• Opdrachten:
a) Welke rechtspersoon wordt volgens de brontekst in Nederland tegenwoordig het vaakst gekozen bij verzelfstandiging van het openbaar onderwijs?
b) Druk uit de brontekst het gedeelte af van "BESTUURLIJK/JURIDISCHE CONTEXT Bij" tot en met "een andere organisatie.".
═══ Brontekst ═══
BESTUURLIJK/JURIDISCHE CONTEXT Bij een overdracht door een gemeentebestuur van het bevoegd gezag over een openbare school is sprake van verzelfstandiging en ontvlechting uit de gemeentelijke organisatie onder gelijktijdige samenvoeging met een andere organisatie.
3.1
De bestuursvorm De meest gekozen rechtspersoon bij verzelfstandiging van het openbaar onderwijs is in Nederland tegenwoordig de stichtingsvorm. Hiertoe hanteert men over het algemeen de volgende argumenten: De stichting accentueert de zelfstandige positie van het openbaar onderwijs en algemeen bijzonder onderwijs ten opzichte van de gemeente. De stichtingsvorm maakt het mogelijk in de toekomst andere scholen te laten toetreden en schaalvergroting buiten de gemeentegrenzen te realiseren. Door onderbrenging van het openbaar onderwijs in een stichting wordt de gelijkwaardigheid aan het bijzonder onderwijs zichtbaar. De stichting geeft inhoud aan de gewenste vermogensrechtelijke zelfstandigheid van het schoolbestuur, doordat de financiën voor openbaar onderwijs niet meer deel uitmaken van de gemeentebegroting. Het gemeentebestuur kan zich na overdracht volledig richten op het vormgeven van het lokaal onderwijsbeleid. Eduvier heeft de algemeen bijzondere identiteit. Overdracht van het bevoegd gezag over een openbare school aan een stichting voor algemeen bijzonder onderwijs is wettelijk gezien niet toegestaan. Om dit toch mogelijk te maken zijn de noodzakelijke maatregelen genomen.
═══ Onderzochte gegevens ═══
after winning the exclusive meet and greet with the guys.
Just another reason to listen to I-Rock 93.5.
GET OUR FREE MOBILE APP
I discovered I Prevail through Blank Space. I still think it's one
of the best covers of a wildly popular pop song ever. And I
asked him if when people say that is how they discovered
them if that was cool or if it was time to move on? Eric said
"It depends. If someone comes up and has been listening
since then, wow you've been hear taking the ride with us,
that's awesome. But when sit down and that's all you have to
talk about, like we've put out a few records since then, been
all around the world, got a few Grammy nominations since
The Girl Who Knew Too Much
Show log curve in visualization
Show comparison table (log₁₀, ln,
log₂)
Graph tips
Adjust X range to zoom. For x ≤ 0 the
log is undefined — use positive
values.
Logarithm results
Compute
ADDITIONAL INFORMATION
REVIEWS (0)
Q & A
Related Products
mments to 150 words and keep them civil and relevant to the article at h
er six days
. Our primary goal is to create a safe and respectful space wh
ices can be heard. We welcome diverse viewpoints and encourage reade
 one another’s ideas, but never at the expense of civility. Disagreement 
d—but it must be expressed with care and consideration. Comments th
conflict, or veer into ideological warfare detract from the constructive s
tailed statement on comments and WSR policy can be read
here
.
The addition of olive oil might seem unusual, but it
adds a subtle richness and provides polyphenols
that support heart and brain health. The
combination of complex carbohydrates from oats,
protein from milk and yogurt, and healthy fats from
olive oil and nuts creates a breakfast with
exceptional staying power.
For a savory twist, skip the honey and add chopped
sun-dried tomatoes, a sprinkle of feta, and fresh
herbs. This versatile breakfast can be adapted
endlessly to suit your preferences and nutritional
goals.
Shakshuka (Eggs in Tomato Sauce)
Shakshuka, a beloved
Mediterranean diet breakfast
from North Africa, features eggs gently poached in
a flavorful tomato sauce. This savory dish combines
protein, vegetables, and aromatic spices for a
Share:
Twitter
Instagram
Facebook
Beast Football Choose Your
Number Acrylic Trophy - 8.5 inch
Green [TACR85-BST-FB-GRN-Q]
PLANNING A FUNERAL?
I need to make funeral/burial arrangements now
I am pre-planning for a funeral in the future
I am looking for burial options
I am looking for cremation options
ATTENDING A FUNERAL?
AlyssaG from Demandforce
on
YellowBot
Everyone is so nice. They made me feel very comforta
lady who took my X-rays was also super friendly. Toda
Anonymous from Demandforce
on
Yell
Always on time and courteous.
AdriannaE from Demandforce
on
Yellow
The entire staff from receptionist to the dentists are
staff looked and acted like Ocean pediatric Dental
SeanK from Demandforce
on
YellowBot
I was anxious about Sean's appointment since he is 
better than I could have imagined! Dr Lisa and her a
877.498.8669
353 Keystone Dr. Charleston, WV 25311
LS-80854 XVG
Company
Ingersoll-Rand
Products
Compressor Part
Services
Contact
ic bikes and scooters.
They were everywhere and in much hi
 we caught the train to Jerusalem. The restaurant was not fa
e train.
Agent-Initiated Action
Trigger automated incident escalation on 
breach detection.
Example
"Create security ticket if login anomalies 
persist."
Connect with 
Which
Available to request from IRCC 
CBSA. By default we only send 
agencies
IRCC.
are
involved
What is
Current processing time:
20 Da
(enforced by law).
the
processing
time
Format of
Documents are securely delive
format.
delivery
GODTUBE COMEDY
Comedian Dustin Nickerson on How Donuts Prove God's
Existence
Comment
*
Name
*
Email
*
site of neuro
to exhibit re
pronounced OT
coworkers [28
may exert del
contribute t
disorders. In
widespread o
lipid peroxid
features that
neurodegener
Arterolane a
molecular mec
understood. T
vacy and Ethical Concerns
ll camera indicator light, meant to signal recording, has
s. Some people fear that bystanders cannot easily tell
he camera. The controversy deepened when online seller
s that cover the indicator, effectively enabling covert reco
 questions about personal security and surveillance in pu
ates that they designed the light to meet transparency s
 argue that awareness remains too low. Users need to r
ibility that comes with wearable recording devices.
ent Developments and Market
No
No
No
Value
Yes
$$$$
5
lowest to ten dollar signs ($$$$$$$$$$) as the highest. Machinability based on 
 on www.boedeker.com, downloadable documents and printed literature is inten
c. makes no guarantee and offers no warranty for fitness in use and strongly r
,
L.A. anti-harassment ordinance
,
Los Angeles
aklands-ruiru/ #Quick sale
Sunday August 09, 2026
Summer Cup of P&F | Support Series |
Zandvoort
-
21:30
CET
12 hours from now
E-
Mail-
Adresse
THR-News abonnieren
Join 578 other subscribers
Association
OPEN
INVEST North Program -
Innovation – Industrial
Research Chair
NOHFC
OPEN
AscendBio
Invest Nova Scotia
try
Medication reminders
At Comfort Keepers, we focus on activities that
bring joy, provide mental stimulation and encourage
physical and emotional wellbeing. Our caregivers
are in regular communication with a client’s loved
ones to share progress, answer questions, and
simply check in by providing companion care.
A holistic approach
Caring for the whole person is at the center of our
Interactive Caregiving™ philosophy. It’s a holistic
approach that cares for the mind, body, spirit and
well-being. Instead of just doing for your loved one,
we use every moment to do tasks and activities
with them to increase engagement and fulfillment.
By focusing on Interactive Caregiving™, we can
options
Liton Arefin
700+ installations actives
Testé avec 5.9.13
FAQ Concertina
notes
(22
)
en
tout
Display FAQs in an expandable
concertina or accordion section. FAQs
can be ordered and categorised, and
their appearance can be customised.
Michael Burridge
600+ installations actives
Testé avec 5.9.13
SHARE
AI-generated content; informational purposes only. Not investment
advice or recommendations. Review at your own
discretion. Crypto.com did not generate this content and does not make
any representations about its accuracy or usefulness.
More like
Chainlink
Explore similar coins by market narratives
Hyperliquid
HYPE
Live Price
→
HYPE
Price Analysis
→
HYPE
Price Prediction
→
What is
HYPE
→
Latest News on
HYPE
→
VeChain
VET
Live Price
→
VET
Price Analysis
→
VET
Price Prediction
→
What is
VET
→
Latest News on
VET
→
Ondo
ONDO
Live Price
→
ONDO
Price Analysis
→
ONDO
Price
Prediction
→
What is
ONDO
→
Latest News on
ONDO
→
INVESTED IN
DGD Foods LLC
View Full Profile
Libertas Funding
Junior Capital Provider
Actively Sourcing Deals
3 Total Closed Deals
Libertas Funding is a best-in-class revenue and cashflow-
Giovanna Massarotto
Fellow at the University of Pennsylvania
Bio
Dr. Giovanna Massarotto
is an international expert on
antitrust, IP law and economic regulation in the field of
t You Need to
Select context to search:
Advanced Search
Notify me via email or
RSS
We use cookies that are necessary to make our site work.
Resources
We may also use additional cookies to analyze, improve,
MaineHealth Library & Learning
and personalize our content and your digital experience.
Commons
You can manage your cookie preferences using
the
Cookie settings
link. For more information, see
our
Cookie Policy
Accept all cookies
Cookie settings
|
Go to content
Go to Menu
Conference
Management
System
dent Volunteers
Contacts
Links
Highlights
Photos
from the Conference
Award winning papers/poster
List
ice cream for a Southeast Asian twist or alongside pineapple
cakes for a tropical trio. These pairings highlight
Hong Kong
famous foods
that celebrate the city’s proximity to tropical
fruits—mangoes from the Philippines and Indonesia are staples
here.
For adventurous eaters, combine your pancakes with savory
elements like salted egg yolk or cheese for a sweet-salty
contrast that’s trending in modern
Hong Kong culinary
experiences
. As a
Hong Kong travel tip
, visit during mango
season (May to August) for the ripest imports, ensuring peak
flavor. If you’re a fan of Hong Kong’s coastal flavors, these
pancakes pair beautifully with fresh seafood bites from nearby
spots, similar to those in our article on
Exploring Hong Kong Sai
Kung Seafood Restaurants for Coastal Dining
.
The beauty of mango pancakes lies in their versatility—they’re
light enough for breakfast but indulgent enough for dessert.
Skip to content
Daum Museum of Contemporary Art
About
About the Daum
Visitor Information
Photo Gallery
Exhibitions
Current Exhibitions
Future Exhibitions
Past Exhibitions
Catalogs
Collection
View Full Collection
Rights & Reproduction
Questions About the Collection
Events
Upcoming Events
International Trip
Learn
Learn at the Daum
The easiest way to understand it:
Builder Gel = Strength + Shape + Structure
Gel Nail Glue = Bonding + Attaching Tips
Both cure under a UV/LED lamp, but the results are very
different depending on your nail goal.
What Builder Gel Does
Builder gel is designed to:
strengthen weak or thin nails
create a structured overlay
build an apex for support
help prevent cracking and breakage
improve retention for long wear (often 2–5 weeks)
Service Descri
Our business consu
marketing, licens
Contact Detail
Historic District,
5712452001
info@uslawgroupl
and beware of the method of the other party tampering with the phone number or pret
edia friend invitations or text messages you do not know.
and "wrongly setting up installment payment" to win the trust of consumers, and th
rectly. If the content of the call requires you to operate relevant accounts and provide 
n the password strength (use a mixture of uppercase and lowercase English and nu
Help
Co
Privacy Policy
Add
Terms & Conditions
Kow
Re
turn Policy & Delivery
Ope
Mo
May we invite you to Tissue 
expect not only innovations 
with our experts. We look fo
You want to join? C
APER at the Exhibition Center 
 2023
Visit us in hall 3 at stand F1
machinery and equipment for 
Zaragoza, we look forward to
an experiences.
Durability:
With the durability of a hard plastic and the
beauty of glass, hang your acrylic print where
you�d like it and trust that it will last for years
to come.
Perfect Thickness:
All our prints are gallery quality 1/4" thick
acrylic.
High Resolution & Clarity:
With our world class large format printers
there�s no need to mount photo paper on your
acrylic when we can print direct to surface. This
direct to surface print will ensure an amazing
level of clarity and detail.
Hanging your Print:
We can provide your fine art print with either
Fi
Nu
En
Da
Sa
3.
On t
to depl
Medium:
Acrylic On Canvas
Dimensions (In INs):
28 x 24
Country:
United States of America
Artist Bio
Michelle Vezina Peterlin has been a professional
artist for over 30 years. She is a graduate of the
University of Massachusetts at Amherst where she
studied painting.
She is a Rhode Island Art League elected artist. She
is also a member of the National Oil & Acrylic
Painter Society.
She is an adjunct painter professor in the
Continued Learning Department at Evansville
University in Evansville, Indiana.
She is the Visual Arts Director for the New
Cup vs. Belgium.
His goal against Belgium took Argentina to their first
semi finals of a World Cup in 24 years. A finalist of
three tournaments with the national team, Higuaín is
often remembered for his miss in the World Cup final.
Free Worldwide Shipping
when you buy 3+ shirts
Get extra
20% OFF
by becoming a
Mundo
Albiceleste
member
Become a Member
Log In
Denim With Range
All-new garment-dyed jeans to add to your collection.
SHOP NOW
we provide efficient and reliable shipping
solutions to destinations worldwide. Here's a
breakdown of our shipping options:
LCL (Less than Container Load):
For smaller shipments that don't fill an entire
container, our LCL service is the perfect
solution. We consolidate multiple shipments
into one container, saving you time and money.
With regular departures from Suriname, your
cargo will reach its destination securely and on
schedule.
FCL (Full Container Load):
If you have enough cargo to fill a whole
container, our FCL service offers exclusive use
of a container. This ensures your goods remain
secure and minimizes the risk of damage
═══
• Antwoorden per opdracht:
a) De stichtingsvorm.

b)
BESTUURLIJK/JURIDISCHE CONTEXT Bij een overdracht door een gemeentebestuur van het bevoegd gezag over een openbare school is sprake van verzelfstandiging en ontvlechting uit de gemeentelijke organisatie onder gelijktijdige samenvoeging met een andere organisatie.